Contexte
De nombreux adultes et enfants en phase critique qui sont soignés dans une unité de soins intensifs (USI) sont incapables de respirer par eux-mêmes. Dans ce cas, ils sont placés sous ventilateur mécanique, une machine qui les aide à respirer. Le fait de rester trop longtemps sous respirateur augmente la probabilité d'effets néfastes, notamment de traumatismes et d'infections pulmonaires et de complications d'une immobilisation prolongée telles que des caillots de sang dans les jambes ou les poumons. Par conséquent, les chercheurs ont essayé de trouver des moyens de retirer les personnes des respirateurs (c'est-à-dire de les sevrer) dès que cela est possible en toute sécurité. L'un des moyens consiste à utiliser des recommandations ou des protocoles. Deux récentes études Cochrane ont combiné des données probantes provenant de différentes études de recherche. Certaines études ont montré que les protocoles permettaient de réduire le temps passé sous un ventilateur, tandis que d'autres ont montré que l'utilisation de protocoles ne faisait aucune différence sur le temps passé sous un ventilateur. Ces résultats contrastés pourraient avoir été causés par une série de facteurs. Les chercheurs qui étudient ces facteurs ont utilisé des méthodes de recherche qualitatives, qui consistent généralement à parler aux gens ou à observer leur comportement, ou les deux.

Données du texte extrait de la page
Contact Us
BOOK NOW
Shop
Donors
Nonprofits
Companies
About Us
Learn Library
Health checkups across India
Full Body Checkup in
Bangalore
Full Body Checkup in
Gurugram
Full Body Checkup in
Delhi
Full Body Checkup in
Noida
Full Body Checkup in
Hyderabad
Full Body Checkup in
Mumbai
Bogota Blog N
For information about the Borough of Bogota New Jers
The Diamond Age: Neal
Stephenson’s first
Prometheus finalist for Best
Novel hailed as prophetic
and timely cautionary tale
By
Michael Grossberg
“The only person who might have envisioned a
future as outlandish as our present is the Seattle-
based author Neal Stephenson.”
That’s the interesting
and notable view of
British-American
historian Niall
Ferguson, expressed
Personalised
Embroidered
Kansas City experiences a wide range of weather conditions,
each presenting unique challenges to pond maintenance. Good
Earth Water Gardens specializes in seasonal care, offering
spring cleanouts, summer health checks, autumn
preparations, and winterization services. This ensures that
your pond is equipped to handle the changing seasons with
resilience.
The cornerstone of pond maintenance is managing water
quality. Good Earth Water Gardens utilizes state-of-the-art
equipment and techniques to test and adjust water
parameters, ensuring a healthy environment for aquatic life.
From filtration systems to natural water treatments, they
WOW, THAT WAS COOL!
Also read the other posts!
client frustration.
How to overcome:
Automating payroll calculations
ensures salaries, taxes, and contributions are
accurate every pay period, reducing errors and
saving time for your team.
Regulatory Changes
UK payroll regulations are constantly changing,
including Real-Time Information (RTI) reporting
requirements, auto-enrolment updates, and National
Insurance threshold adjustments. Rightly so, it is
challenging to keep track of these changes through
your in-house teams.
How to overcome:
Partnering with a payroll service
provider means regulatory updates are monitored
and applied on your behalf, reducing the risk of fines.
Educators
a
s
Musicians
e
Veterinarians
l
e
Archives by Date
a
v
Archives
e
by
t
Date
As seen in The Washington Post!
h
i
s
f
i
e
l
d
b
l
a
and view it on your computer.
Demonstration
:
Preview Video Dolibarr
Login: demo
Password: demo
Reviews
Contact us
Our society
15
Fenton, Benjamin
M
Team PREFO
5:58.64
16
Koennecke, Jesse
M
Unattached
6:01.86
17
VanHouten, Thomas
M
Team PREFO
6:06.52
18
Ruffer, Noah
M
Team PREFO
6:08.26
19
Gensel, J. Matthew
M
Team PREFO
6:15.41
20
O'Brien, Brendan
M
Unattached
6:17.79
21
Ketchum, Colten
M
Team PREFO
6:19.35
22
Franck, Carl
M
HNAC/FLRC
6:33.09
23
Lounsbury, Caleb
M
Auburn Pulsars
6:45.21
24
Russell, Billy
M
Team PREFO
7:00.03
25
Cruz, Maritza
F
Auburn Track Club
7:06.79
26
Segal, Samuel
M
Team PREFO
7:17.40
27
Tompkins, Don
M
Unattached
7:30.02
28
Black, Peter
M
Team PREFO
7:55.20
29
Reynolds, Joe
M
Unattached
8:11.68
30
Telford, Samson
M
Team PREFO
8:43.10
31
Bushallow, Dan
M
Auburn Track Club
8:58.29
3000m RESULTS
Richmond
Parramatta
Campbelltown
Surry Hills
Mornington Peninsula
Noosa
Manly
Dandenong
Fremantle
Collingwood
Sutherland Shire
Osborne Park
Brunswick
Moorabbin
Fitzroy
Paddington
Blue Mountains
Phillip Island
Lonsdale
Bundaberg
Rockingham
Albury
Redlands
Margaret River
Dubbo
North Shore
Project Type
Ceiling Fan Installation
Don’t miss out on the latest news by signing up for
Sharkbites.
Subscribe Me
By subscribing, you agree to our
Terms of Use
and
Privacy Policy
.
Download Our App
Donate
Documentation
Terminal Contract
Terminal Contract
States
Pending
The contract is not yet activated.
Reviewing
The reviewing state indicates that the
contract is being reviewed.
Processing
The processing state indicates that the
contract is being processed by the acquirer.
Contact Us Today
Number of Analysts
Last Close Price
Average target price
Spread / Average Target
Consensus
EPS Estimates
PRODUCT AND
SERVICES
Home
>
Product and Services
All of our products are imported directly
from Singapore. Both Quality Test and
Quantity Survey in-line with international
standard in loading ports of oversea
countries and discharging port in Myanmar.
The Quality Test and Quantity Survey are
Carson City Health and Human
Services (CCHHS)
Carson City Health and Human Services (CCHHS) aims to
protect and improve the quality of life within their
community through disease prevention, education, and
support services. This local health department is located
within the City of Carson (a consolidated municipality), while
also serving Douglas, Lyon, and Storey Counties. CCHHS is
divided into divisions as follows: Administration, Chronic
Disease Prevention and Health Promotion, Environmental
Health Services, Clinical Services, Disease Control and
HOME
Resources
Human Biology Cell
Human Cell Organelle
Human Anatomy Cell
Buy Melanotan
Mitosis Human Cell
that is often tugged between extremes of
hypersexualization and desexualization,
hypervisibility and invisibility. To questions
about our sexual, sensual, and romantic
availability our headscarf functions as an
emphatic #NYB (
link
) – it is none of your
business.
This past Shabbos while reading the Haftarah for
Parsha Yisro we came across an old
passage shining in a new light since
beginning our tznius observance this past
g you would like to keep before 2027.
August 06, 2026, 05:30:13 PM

■ **EXERCICES**
(a) Selon le texte sur le sevrage de la ventilation mécanique, quel type de méthodes de recherche utilisent les chercheurs qui étudient les facteurs à l'origine des résultats contrastés ?
(b) Rédigez la suite du texte sur le sevrage de la ventilation mécanique, à partir de sa dernière phrase.

■ **RÉPONSES DANS L'ORDRE**
(a) Des méthodes de recherche qualitatives, qui consistent généralement à parler aux gens ou à observer leur comportement, ou les deux.

(b)
Problématique de la revue
Quels sont les facteurs qui influencent la façon dont les professionnels de la santé utilisent les protocoles pour sevrer les adultes et les enfants de la ventilation mécanique ?
Méthodes
Pour identifier les études utilisant des méthodes qualitatives, nous avons effectué une recherche dans les bases de données électroniques pertinentes de revues en février 2015. Nous avons également consulté les listes de référence des articles, contacté les auteurs de toutes les études incluses dans les deux revues précédentes et dans notre synthèse qualitative, et contacté des experts en ventilation mécanique. Nous avons combiné les résultats des études pertinentes pour produire une synthèse des éléments probants sur ce qui pousse les professionnels de la santé à utiliser des protocoles. Nous avons ensuite combiné notre synthèse avec les conclusions des deux revues précédentes pour aider à expliquer pourquoi certaines études avaient montré que les protocoles étaient efficaces et d'autres pas. Nous avons pu le faire en produisant des explications sur la façon dont différents facteurs agissent ensemble pour promouvoir ou entraver l'utilisation des protocoles. Nous avons présenté ces explications dans un "modèle logique".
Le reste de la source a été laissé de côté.